Из Курска отец привозил халву.
Я смело прошел по косой дорожке высокую глухую крапиву, где всегда может укусить пчела, а то и шмель, — а перед клубом оробел. Там, в клубе, бегали и кричали детсадовские, голоса и топот ног по дощатому полу прямо на меня вылетали из открытой двери, и надо было сначала набраться храбрости, а уж потом и входить туда — одному, да еще с бутылкой.
В клубе я бывал не раз, но всегда или с сестрами, или с отцом. Когда «п р и е з ж а л о к и н о», отец брал меня с собой. С ним я входил смело и ни капельки не боялся, когда кто-нибудь из мужиков подхватывал меня руками и ставил прямо на стол, чтобы я «рассказывал» стихи. Рассказывал я звонко, на весь клуб, где было сто, а может, и больше человек, мне хлопали и говорили, что я молодец. А когда начиналось кино, отец усаживал меня к себе на колени. По белой материи, что висела на стене, ходили и разговаривали люди, и я смеялся, потому что это и вправду смешно, когда люди делают вид, что говорят, а на самом деле ничего не слышно. Что они говорили — писалось внизу под картинками и кто-нибудь читал, что там написано.
Я стоял перед клубом и оглядывался по сторонам. К школе подъехала подвода, нагруженная пнями. Дядя Алимент (вообще-то он дядя Ваня, но все почему-то зовут его Алиментам) дал лошади охапку зеленой травы и стал складывать на землю выкопанные с корнями старые сухие пни: после он будет колоть их на дрова. Я знаю дядю Алимента, и он меня знает, он добрый с маленькими, никогда не гонит нас от себя. Это, конечно, потому, что он работает в школе, а учительница Наталья Тимофеевна — самая добрая, это я знаю, потому что часто бывает у нас и мои сестры ходят к ней, даже когда не бывает уроков. Наталья Тимофеевна живет в школе, у нее там есть комната. Зимой, когда в школе «д е л а л и» елку, Маруся и Люба брали меня с собой: они с Натальей Тимофеевной вешали на елку игрушки, а в углу стояли картонные коробки с конфетами, пряниками и бубликами. Наталья Тимофеевна дала мне и конфет, и пряников. Я взял все, что она мне дала, а сказать спасибо было стыдно, — и Люба отругала меня, а Наталья Тимофеевна гладила меня по голове и ласково говорила: «Ничего.

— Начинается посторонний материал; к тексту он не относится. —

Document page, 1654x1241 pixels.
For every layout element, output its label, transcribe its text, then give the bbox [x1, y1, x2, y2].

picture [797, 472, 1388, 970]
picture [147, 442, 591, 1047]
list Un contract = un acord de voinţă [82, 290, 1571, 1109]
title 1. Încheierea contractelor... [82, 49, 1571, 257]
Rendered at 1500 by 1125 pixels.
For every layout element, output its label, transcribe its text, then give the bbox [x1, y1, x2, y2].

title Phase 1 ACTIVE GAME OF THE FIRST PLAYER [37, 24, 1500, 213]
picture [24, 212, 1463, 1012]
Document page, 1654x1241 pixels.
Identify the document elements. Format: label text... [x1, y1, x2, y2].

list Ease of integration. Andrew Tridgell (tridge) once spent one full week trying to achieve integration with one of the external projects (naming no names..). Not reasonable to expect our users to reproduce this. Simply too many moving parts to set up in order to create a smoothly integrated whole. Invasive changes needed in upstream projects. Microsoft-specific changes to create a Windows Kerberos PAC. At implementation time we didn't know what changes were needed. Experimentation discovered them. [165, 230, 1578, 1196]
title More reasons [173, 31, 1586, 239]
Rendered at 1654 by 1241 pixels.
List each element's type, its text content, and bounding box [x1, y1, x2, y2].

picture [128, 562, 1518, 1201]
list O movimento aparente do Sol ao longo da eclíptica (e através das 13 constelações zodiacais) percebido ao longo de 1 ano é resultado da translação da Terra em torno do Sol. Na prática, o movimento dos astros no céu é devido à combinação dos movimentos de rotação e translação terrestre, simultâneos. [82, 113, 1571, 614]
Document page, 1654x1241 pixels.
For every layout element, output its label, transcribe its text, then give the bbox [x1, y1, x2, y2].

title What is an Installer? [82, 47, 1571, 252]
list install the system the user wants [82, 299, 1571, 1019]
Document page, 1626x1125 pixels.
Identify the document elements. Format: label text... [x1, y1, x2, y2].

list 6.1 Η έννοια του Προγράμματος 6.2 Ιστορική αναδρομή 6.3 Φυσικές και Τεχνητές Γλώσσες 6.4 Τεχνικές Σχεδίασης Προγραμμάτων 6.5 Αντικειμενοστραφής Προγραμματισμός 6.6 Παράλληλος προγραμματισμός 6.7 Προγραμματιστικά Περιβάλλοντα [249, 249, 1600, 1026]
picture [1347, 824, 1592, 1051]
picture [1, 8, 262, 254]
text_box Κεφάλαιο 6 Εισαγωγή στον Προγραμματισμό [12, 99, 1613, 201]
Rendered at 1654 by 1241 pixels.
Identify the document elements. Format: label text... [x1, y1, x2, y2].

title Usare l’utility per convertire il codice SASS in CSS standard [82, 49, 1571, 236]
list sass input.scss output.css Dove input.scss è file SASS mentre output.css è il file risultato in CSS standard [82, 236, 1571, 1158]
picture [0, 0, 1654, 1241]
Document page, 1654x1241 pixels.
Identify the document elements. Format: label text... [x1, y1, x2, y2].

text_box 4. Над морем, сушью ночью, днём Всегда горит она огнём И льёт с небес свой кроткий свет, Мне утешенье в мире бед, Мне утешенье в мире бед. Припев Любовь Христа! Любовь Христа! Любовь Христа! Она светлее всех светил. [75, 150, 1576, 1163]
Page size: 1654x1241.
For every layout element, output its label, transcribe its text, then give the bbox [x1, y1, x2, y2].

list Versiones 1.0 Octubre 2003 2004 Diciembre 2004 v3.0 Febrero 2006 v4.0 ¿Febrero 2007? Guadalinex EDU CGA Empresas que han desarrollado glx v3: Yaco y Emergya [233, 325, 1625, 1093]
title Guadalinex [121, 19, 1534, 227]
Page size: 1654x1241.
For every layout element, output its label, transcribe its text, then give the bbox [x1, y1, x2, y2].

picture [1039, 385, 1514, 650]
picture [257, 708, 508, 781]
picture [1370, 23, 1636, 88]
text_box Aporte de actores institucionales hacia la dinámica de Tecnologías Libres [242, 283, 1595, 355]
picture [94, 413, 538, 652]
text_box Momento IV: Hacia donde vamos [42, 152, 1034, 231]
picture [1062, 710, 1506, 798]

Подрастет — научится». Мне хотелось сказать ей, что я умею говорить спасибо, но опять постеснялся. У Натальи Тимофеевны круглое лицо и черные глаза, а говорит она всегда тихо и густо; как-то я сказал Марусе, что голос учительницы похож на ее черную плюшевую доху, а сестра рассказала это Наталье Тимофеевне — и та очень смеялась.
Из клуба вышла няня, тетя Нина. Она очень высокая и плоская, у нее длинный белый нос, а глаза красные. У них, у Лисыных, у всех глаза красные, болят они у них отчего-то. На тете Нине белый платок и фартук.
— Ты, что ли, Женькь? — громко спрашивает тетя Нина и идет ко мне, и хотя мне отчего-то стыдно смотреть в ее глаза с красными веками и я потупляю голову, мне сразу становится хорошо: теперь бояться нечего. Няня забрала бутылку и повела меня в клуб.
Вечерами клуб бывал уставлен длинными деревянными лавками, теперь лавки стояли только вдоль стен да с двух сторон длинного деревянного стола с ножками крест-накрест. Стол был пуст, вокруг него играли в догонялки девчонки и мальчишки. Я их почти всех знал. Тетя Нина подтолкнула меня к ним. Бутылку мою она поставила на подоконник, там их — и белых, и зеленых, и коричневых — было много, и по ним ползали осы.